▶ [Text segment]

2.3 Applications of Bayesian Optimization

Bayesian Optimization has been applied to solve a wide range of problems. Among many other, some nice applications of Bayesian Optimization include:

In this Youtube video you can see Bayesian Optimization working in a real time in a robotics example. (Calandra1 et al. 2008)

In [9]:
from IPython.display import YouTubeVideo
YouTubeVideo('ualnbKfkc3Q')
Out[9]:

3. One dimensional example

In this example we show how GPyOpt works in a one-dimensional example a bit more difficult that the one we analyzed in Section 3. Let's consider here the Forrester function

$$f(x) =(6x-2)^2 \sin(12x-4)$$

defined on the interval $[0, 1]$.

The minimum of this function is located at $x_{min}=0.78$. The Forrester function is part of the benchmark of functions of GPyOpt. To create the true function, the perturbed version and boundaries of the problem you need to run the following cell.

In [10]:
%pylab inline  
import GPy
import GPyOpt

# Create the true and perturbed Forrester function and the boundaries of the problem
f_true= GPyOpt.objective_examples.experiments1d.forrester()          # noisy version
bounds = [{'name': 'var_1', 'type': 'continuous', 'domain': (0,1)}]  # problem constraints 
Populating the interactive namespace from numpy and matplotlib

We plot the true Forrester function.

In [11]:
f_true.plot()

As we did in Section 3, we need to create the GPyOpt object that will run the optimization. We specify the function, the boundaries and we add the type of acquisition function to use.

In [12]:
# Creates GPyOpt object with the model and anquisition fucntion
seed(123)
myBopt = GPyOpt.methods.BayesianOptimization(f=f_true.f,            # function to optimize       
                                             domain=bounds,        # box-constraints of the problem
                                             acquisition_type='EI',
                                             exact_feval = True) # Selects the Expected improvement

Now we want to run the optimization. Apart from the number of iterations you can select how do you want to optimize the acquisition function. You can run a number of local optimizers (acqu_optimize_restart) at random or in grid (acqu_optimize_method).

In [14]:
# Run the optimization
max_iter = 15     # evaluation budget
max_time = 60     # time budget 
eps      = 10e-6  # Minimum allows distance between the las two observations

myBopt.run_optimization(max_iter, max_time, eps)                     

When the optimization is done you should receive a message describing if the method converged or if the maximum number of iterations was reached. In one dimensional examples, you can see the result of the optimization as follows.

▶ [Input data]
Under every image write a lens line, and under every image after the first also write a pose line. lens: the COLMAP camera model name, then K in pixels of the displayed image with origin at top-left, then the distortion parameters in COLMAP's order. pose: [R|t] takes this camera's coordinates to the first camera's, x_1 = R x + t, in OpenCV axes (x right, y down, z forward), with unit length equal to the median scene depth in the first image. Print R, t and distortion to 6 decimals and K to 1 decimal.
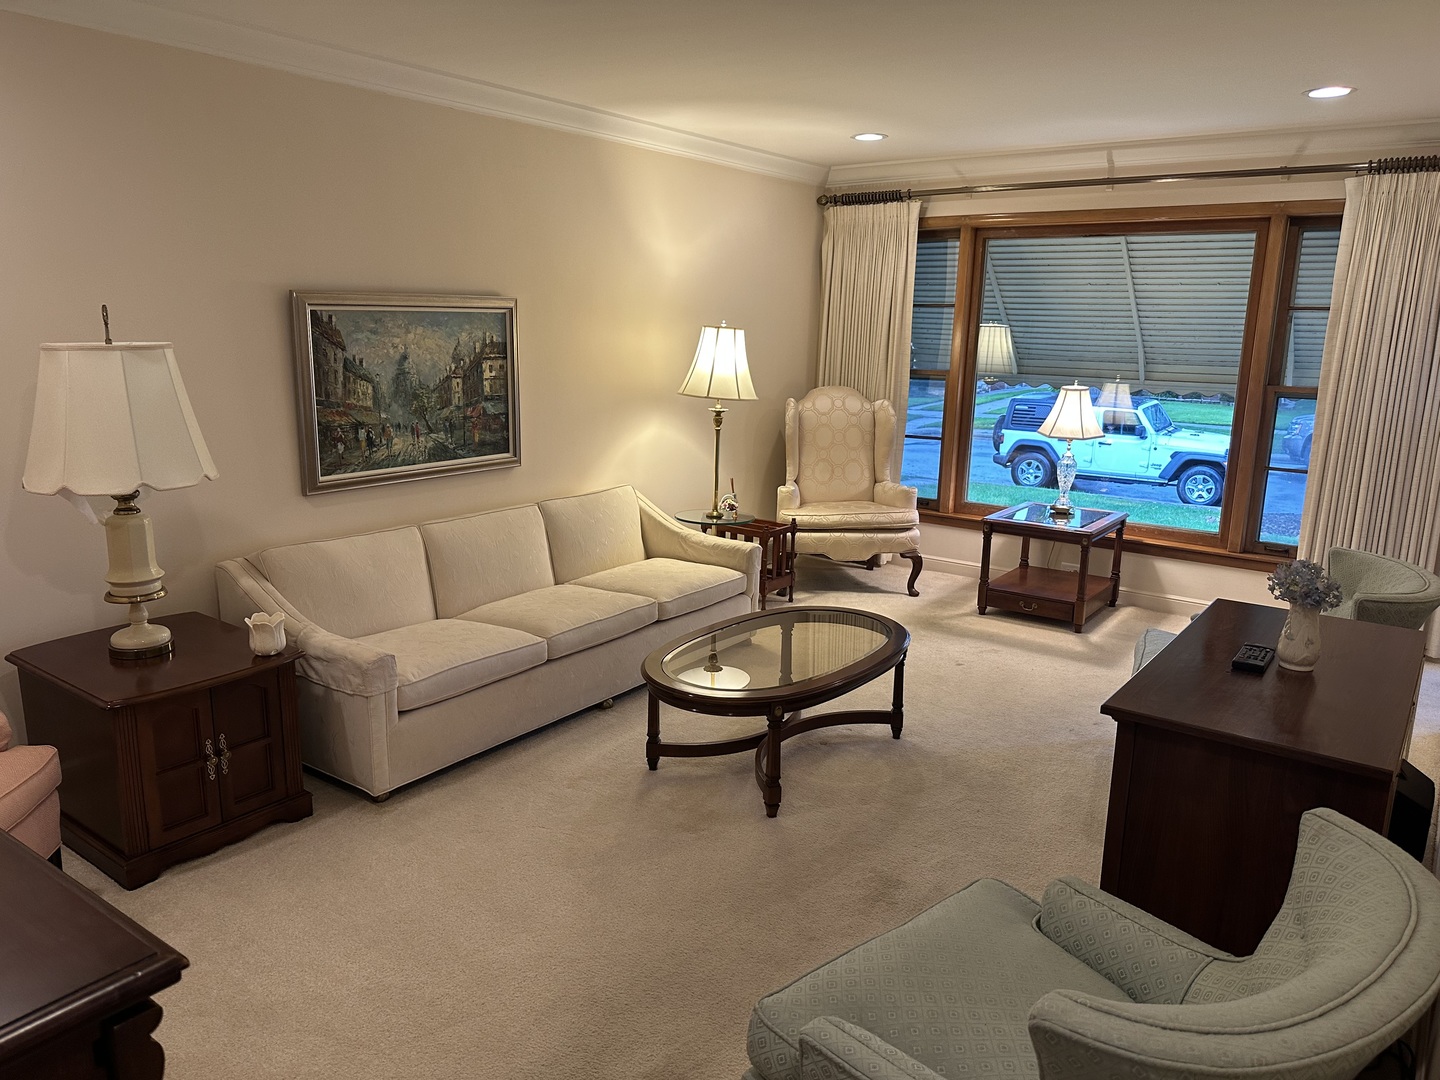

▶ [Exercise requirements]
1 > Summarize the GPyOpt tutorial in two sentences.
2 > Rewrite the passage of the GPyOpt tutorial starting at "Now we want" and ending at "myBopt.run_optimization(max_iter, max_time, eps)", replacing "local optimizers" with "local solvers".
None of the material is needed.

▶ [Responses to the tasks]
1 > The GPyOpt tutorial notes that Bayesian Optimization has been applied to a wide range of problems, then works through a one-dimensional example with the Forrester function on the interval [0, 1], whose minimum is at x = 0.78. It creates the function and the problem's boundaries, builds a GPyOpt object that uses Expected Improvement as the acquisition function, and runs the optimization with an evaluation budget of 15 iterations and a time budget of 60.

2 >
Now we want to run the optimization. Apart from the number of iterations you can select how do you want to optimize the acquisition function. You can run a number of local solvers (acqu_optimize_restart) at random or in grid (acqu_optimize_method).

In [14]:
# Run the optimization
max_iter = 15     # evaluation budget
max_time = 60     # time budget 
eps      = 10e-6  # Minimum allows distance between the las two observations

myBopt.run_optimization(max_iter, max_time, eps)